Exercise aim:
Pull every line containing "down" from the listing.

Data in this exercise:
*****
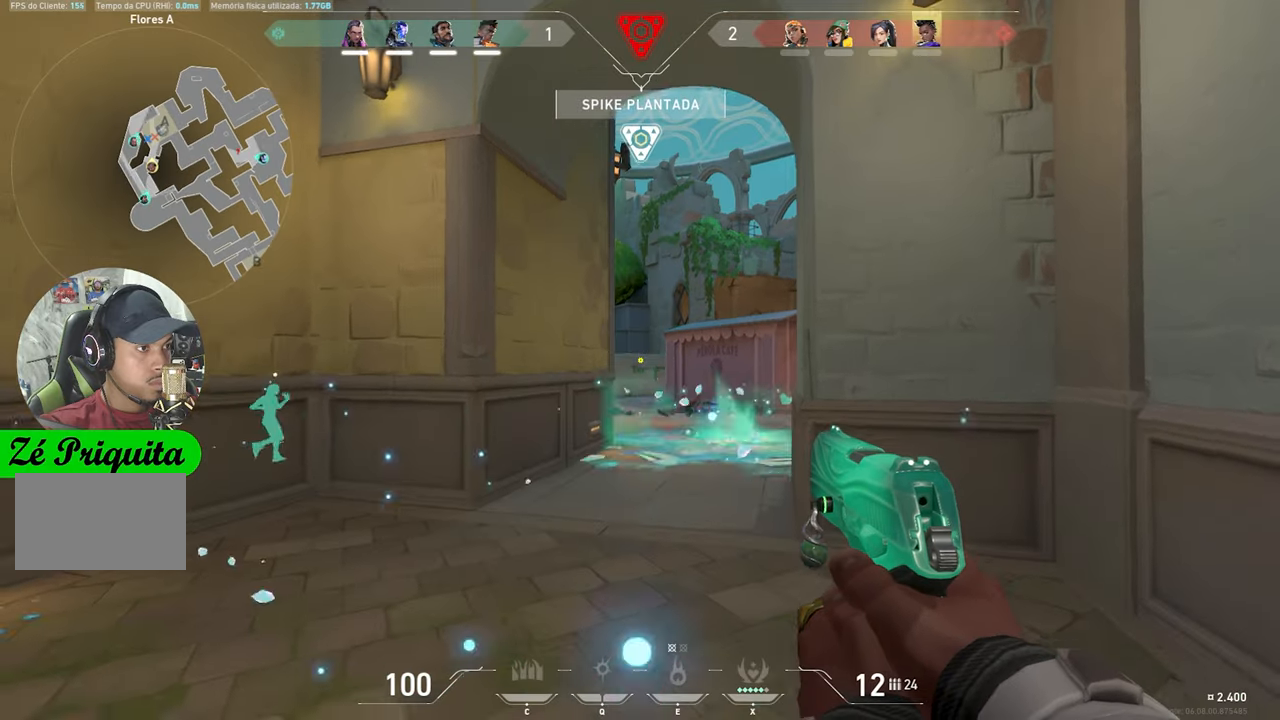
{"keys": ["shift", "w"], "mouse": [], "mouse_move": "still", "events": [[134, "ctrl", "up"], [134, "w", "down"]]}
*****
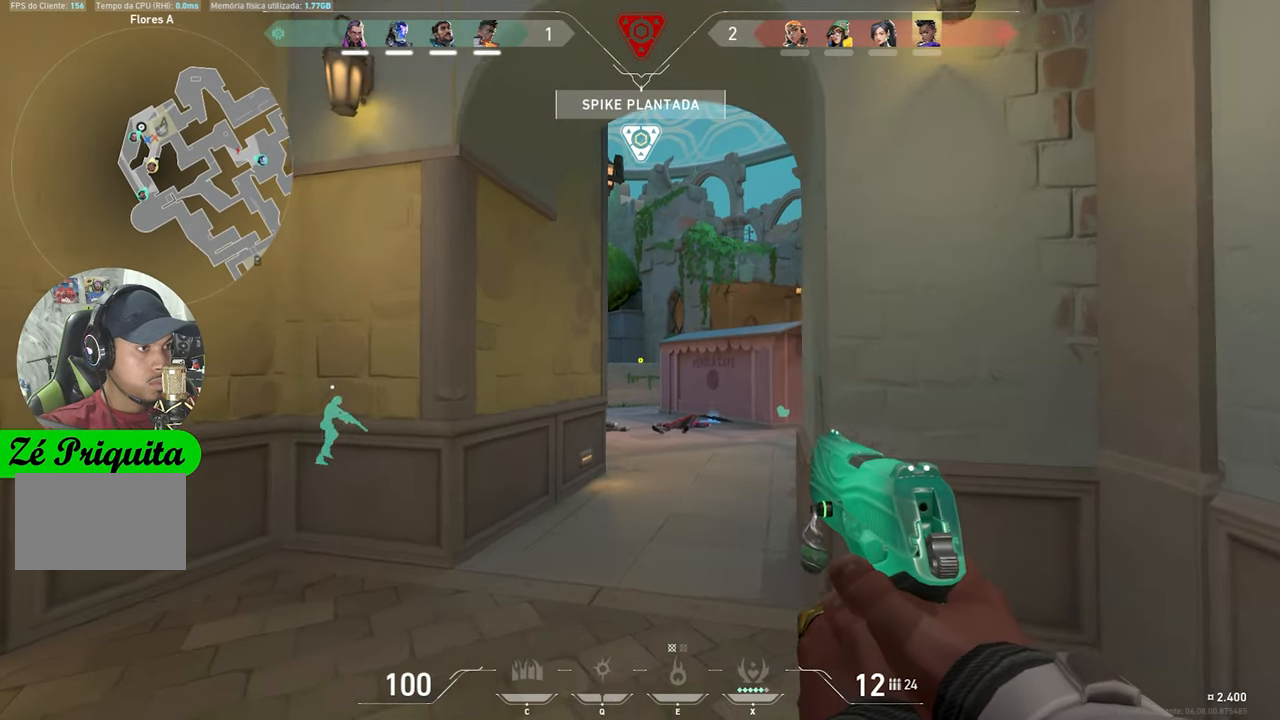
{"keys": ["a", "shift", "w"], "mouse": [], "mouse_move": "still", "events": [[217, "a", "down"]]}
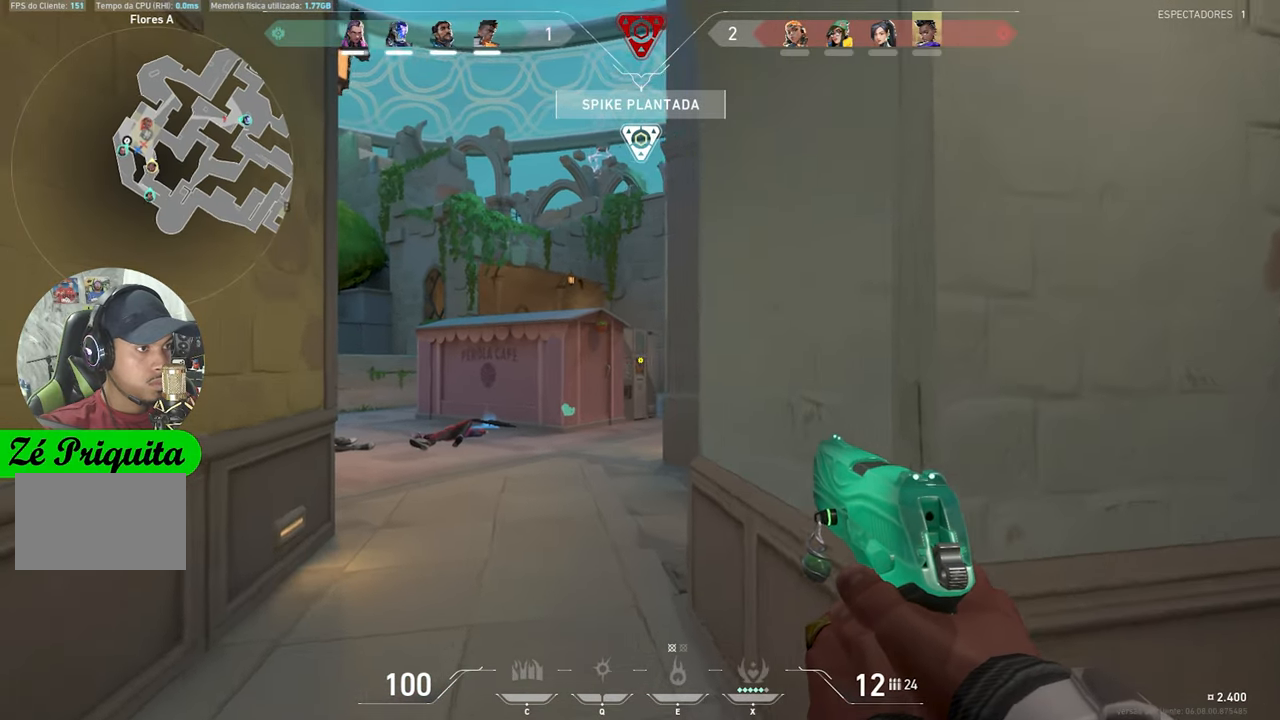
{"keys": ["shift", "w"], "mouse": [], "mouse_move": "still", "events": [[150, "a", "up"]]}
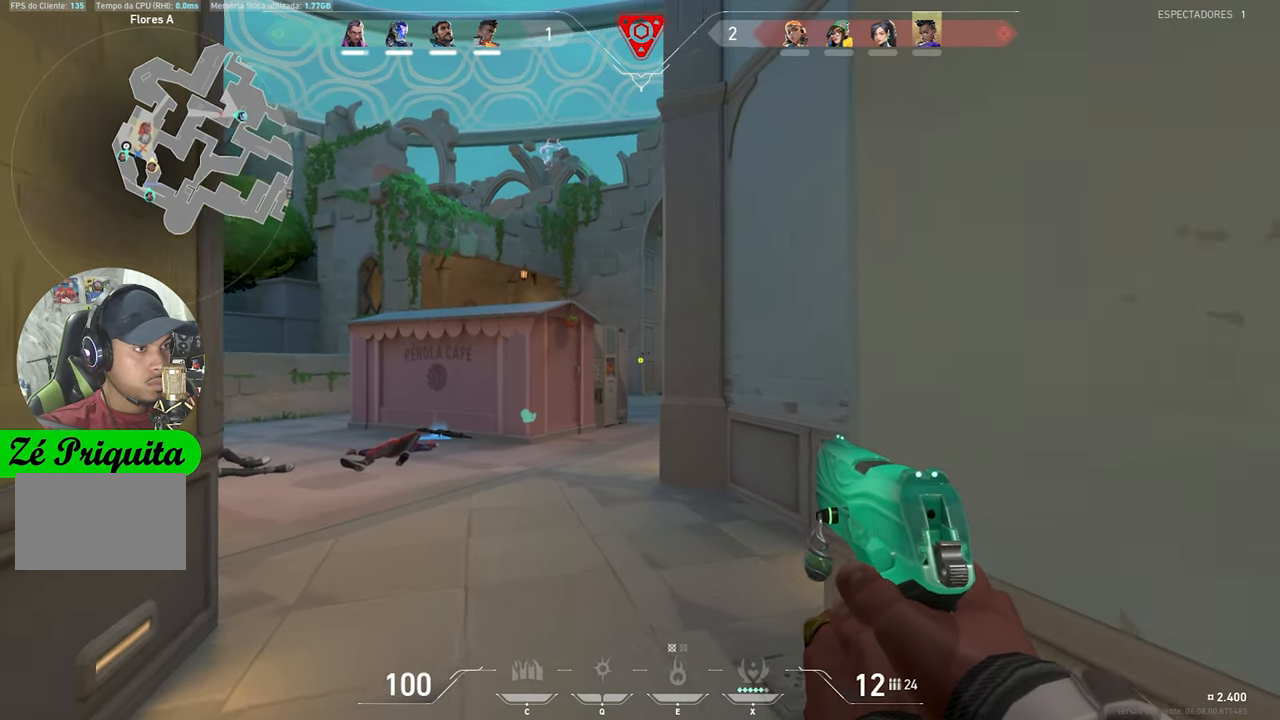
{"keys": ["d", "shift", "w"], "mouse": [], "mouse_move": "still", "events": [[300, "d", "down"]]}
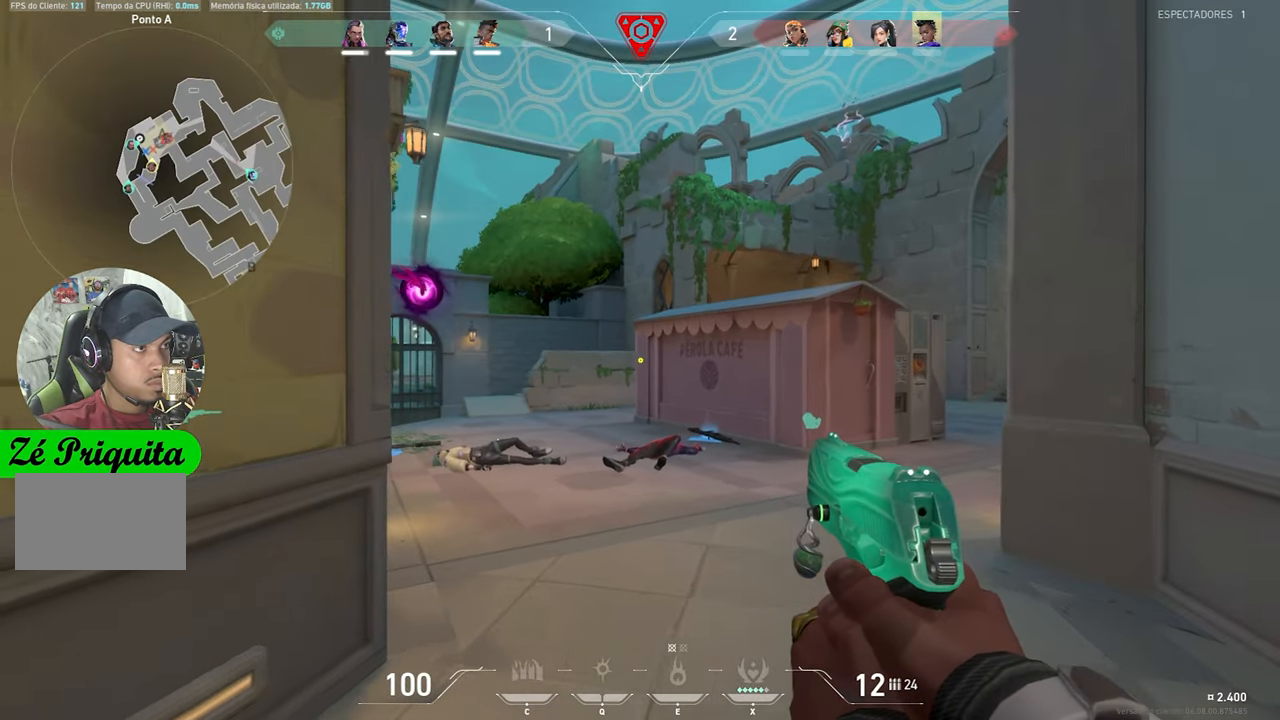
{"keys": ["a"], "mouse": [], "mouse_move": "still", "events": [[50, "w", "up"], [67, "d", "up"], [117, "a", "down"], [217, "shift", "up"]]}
*****
The answer:
{"keys": ["shift", "w"], "mouse": [], "mouse_move": "still", "events": [[134, "ctrl", "up"], [134, "w", "down"]]}
{"keys": ["a", "shift", "w"], "mouse": [], "mouse_move": "still", "events": [[217, "a", "down"]]}
{"keys": ["d", "shift", "w"], "mouse": [], "mouse_move": "still", "events": [[300, "d", "down"]]}
{"keys": ["a"], "mouse": [], "mouse_move": "still", "events": [[50, "w", "up"], [67, "d", "up"], [117, "a", "down"], [217, "shift", "up"]]}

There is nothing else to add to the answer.